[Exercise requirements] Where does the word "lines" appear in the data? Copy every line that holds it.

(Supplied data Opens)

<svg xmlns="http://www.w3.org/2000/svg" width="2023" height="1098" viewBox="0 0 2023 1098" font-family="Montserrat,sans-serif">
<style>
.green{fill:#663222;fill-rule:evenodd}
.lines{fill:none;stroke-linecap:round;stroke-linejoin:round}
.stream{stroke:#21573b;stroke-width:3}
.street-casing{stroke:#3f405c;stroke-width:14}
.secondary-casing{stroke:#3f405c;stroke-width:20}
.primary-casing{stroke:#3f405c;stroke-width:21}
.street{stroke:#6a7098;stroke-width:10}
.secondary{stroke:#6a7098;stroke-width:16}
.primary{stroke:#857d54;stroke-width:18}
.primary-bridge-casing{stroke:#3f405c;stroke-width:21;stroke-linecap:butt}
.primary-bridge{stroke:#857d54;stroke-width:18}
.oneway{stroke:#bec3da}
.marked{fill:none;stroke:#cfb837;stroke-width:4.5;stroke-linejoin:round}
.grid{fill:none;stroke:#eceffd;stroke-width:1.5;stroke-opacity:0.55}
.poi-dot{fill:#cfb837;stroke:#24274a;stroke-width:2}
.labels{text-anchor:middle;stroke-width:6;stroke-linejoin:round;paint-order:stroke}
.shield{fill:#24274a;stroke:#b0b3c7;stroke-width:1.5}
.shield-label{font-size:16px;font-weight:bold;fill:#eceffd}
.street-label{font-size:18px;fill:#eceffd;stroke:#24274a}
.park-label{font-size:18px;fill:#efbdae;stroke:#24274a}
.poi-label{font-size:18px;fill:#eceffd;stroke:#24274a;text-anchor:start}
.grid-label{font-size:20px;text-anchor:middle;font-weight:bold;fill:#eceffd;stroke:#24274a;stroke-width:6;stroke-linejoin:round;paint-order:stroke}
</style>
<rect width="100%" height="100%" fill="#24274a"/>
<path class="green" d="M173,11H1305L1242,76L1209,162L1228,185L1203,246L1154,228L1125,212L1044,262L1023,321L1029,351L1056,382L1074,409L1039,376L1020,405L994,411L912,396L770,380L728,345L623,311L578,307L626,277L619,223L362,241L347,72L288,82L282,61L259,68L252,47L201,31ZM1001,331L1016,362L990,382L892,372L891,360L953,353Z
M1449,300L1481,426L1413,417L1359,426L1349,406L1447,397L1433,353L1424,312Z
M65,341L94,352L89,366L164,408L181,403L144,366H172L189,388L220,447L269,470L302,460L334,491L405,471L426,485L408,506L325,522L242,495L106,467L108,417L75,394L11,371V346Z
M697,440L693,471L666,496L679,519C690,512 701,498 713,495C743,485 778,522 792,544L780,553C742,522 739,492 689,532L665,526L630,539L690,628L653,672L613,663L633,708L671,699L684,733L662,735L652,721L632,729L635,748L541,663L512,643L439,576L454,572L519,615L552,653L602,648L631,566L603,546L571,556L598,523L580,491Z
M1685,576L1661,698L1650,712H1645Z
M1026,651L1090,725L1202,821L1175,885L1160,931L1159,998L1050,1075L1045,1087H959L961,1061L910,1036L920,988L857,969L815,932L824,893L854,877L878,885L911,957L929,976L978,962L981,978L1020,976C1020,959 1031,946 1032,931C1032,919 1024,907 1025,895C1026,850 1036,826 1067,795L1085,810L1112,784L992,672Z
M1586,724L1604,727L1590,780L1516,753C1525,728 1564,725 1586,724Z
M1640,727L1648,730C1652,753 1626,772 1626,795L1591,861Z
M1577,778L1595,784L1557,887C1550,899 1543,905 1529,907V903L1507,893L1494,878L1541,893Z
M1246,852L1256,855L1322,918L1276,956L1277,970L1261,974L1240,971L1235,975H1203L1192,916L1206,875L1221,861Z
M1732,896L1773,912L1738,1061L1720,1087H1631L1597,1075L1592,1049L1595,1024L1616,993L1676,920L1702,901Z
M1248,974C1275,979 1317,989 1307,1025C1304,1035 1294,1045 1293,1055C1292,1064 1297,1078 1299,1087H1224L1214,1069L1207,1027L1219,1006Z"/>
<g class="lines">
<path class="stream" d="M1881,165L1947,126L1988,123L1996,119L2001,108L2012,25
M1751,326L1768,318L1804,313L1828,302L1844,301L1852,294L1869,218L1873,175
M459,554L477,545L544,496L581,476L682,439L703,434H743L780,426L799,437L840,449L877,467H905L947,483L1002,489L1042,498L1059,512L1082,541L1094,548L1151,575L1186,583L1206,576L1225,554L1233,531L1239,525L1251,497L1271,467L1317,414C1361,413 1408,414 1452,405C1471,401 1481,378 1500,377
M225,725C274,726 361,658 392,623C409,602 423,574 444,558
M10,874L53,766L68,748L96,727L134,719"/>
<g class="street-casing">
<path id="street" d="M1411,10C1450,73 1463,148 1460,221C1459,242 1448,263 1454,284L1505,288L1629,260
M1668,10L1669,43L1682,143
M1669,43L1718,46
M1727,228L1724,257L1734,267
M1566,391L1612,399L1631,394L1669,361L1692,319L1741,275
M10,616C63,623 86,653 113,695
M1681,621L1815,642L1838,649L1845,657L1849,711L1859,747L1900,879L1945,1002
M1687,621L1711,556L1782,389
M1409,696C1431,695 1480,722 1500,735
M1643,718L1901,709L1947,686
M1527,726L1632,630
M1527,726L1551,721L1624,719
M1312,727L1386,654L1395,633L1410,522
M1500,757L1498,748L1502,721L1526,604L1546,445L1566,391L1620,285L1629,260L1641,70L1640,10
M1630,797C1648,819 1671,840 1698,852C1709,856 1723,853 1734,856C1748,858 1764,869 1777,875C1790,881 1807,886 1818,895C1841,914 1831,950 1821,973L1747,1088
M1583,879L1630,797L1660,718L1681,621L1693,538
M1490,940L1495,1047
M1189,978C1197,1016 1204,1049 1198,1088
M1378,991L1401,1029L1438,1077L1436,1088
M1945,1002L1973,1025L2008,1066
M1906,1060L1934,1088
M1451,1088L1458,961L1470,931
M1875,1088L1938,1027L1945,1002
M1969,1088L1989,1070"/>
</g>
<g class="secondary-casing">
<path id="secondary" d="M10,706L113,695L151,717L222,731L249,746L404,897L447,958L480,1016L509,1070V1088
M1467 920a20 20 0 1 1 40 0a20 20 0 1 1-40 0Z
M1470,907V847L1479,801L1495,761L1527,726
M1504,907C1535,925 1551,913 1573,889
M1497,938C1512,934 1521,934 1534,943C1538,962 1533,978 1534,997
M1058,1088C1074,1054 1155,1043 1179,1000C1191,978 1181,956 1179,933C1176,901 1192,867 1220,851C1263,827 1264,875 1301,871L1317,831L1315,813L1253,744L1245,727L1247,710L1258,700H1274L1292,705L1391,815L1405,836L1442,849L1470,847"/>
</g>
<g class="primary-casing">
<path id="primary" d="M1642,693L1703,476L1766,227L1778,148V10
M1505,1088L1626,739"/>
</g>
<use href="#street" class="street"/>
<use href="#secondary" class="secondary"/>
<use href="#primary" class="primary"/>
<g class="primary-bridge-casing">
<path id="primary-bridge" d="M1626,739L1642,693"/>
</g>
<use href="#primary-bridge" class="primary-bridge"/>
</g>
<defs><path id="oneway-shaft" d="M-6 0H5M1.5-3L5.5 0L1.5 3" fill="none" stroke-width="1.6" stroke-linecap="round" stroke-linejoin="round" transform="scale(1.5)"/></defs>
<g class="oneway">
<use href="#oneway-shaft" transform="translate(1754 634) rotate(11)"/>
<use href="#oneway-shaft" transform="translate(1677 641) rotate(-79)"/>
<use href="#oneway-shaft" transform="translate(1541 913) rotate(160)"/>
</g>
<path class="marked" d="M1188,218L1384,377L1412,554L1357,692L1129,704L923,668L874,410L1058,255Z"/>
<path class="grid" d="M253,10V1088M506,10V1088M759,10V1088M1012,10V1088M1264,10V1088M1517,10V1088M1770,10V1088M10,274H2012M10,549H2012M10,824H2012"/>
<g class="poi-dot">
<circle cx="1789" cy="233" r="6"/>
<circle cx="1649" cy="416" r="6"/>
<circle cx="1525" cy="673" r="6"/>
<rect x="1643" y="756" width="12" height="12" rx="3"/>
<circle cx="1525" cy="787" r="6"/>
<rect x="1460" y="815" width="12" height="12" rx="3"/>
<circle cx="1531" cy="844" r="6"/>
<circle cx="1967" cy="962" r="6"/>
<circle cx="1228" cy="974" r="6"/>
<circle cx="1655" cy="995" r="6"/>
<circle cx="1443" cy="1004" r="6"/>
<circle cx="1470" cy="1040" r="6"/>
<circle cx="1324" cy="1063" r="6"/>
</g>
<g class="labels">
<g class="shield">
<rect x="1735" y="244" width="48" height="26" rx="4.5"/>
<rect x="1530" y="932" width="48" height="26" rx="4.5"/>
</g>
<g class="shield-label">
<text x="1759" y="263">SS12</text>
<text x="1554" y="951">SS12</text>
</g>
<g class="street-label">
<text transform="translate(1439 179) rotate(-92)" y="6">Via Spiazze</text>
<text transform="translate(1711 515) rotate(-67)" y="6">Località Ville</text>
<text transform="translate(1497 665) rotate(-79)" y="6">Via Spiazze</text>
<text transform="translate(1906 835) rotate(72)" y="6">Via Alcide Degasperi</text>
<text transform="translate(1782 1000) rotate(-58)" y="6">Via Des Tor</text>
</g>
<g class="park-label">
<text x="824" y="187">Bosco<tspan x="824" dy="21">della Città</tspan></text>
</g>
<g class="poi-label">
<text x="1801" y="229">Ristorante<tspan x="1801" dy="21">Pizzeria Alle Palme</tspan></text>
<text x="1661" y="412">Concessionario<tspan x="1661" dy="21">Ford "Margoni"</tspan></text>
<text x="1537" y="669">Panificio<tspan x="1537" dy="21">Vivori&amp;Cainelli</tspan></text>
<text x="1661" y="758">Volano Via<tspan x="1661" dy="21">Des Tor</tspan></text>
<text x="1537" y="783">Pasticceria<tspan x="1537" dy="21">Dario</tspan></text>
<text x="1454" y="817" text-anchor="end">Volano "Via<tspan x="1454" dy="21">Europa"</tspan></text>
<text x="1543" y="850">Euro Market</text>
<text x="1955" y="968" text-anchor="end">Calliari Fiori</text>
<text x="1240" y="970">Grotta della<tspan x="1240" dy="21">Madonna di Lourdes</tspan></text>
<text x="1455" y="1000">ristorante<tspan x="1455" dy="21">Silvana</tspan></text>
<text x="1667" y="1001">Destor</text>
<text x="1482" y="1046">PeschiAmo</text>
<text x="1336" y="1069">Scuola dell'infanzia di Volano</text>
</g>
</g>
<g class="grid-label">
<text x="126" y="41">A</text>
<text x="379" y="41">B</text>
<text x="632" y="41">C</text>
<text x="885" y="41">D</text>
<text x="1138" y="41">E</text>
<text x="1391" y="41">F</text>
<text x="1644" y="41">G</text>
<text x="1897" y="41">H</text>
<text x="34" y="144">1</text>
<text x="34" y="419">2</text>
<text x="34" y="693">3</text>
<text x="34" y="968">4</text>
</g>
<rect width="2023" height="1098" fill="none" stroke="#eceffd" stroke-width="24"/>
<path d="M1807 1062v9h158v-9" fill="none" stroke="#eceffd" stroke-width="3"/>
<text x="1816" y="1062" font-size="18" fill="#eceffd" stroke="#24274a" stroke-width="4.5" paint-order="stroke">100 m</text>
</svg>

(Supplied data Closes)

[Answer to the exercise]
.lines{fill:none;stroke-linecap:round;stroke-linejoin:round}
<g class="lines">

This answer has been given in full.